(Given data begins)

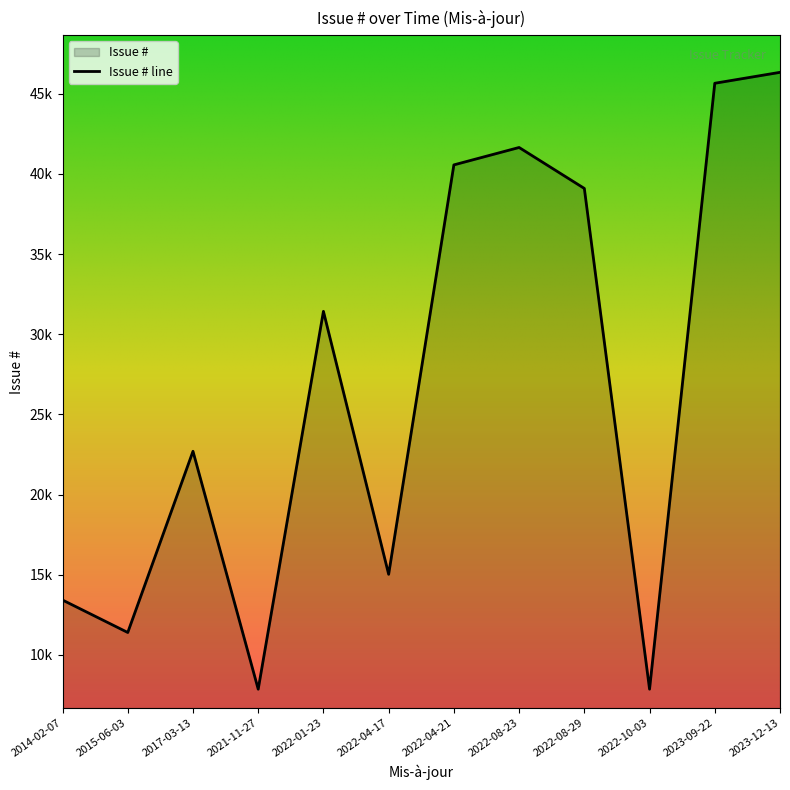

Rank the categories by value from highest to lowest.

2023-12-13, 2023-09-22, 2022-08-23, 2022-04-21, 2022-08-29, 2022-01-23, 2017-03-13, 2022-04-17, 2014-02-07, 2015-06-03, 2022-10-03, 2021-11-27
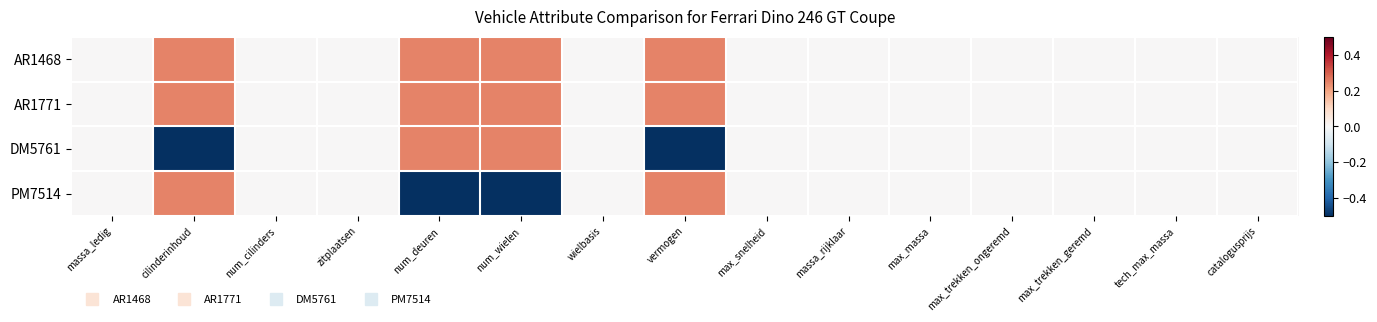

List the series in order of their peak value, lowest first.

DM5761, AR1468, AR1771, PM7514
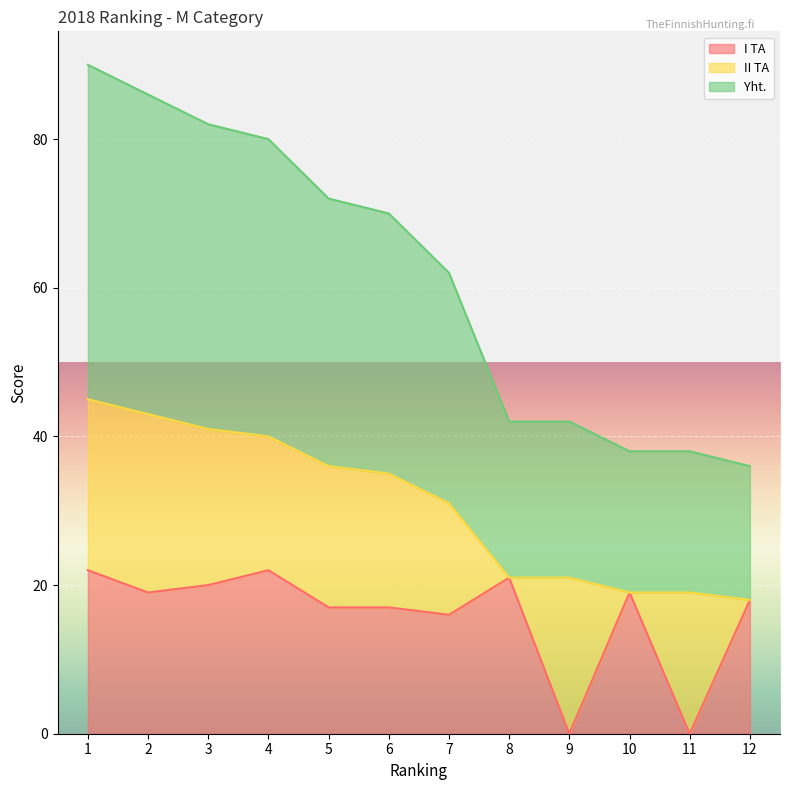

True or false: I TA has a value of 20 at 3.

True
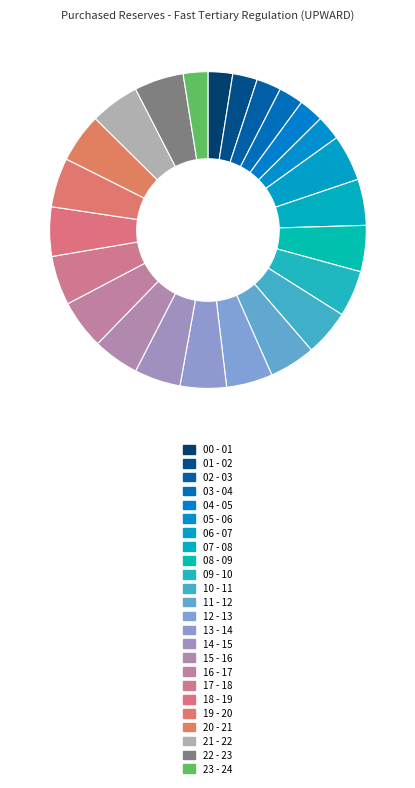

What is the ratio of the value at 22 - 23 to the value at 11 - 12?

1.1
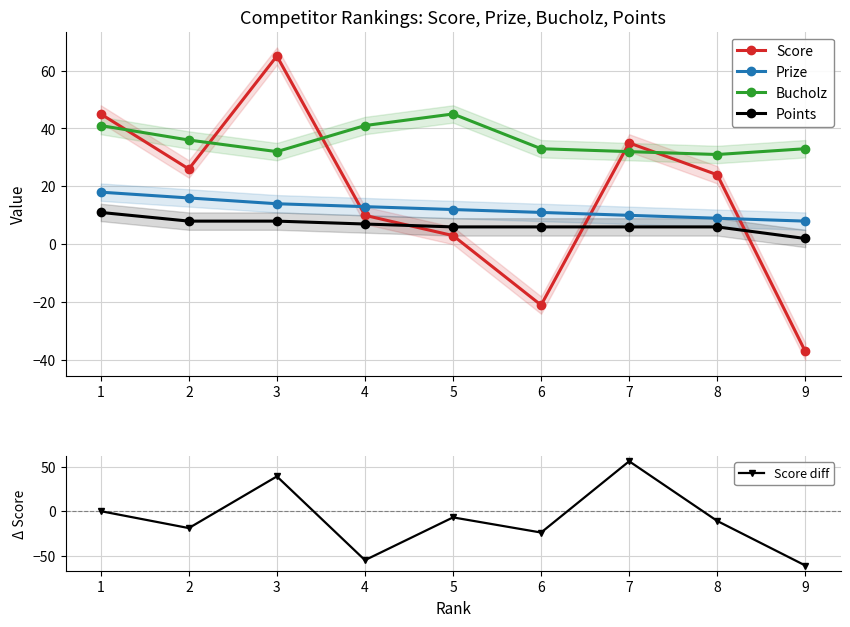

What are all the series names shown in the legend?

Score, Prize, Bucholz, Points, Score diff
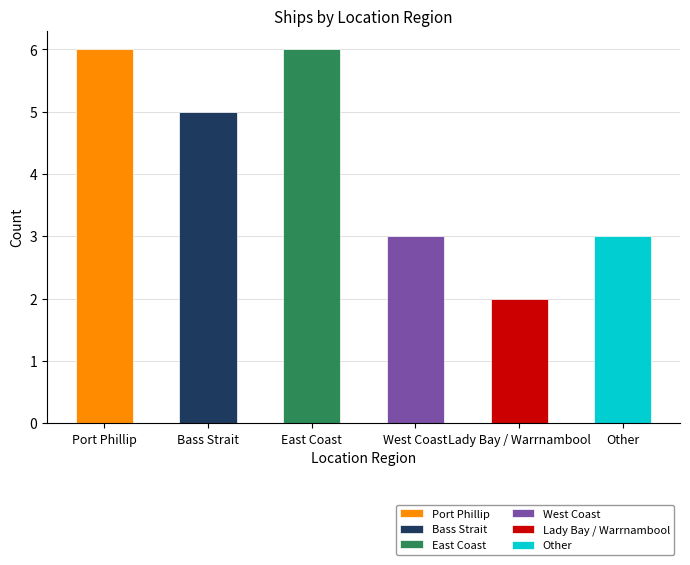

Which has a higher value, East Coast or Port Phillip?

East Coast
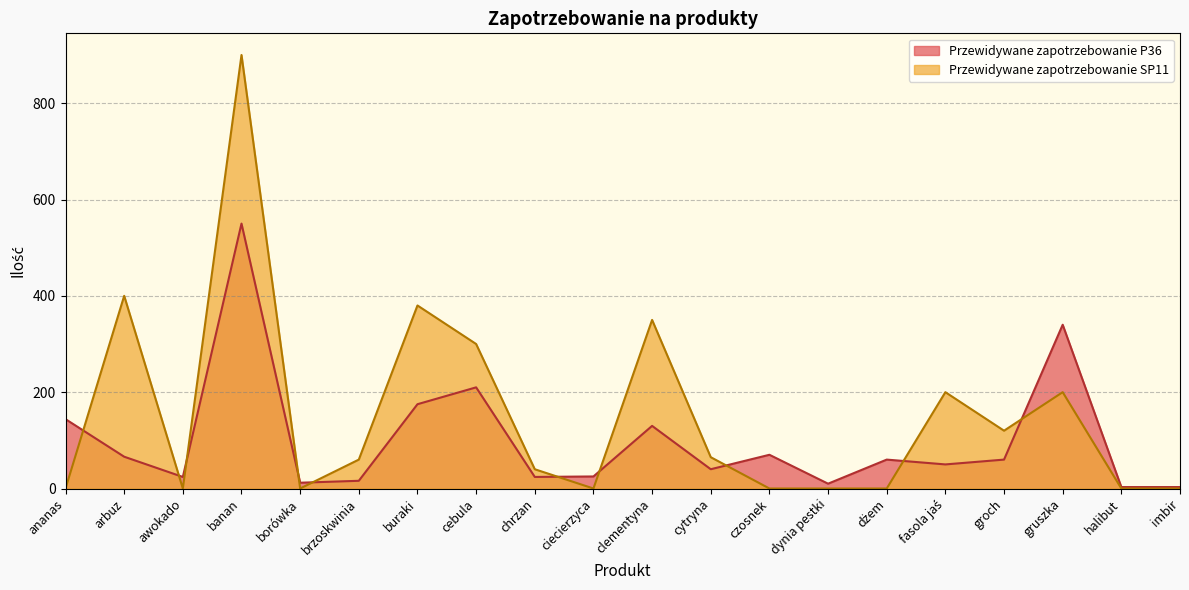

At how many categories does at least one series exceed 137?

8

(Given data ends)

Work request: Please count the lines in the listing above that contain the string "True", treating case as significant. Reply with the number only.

Response for this exercise: 2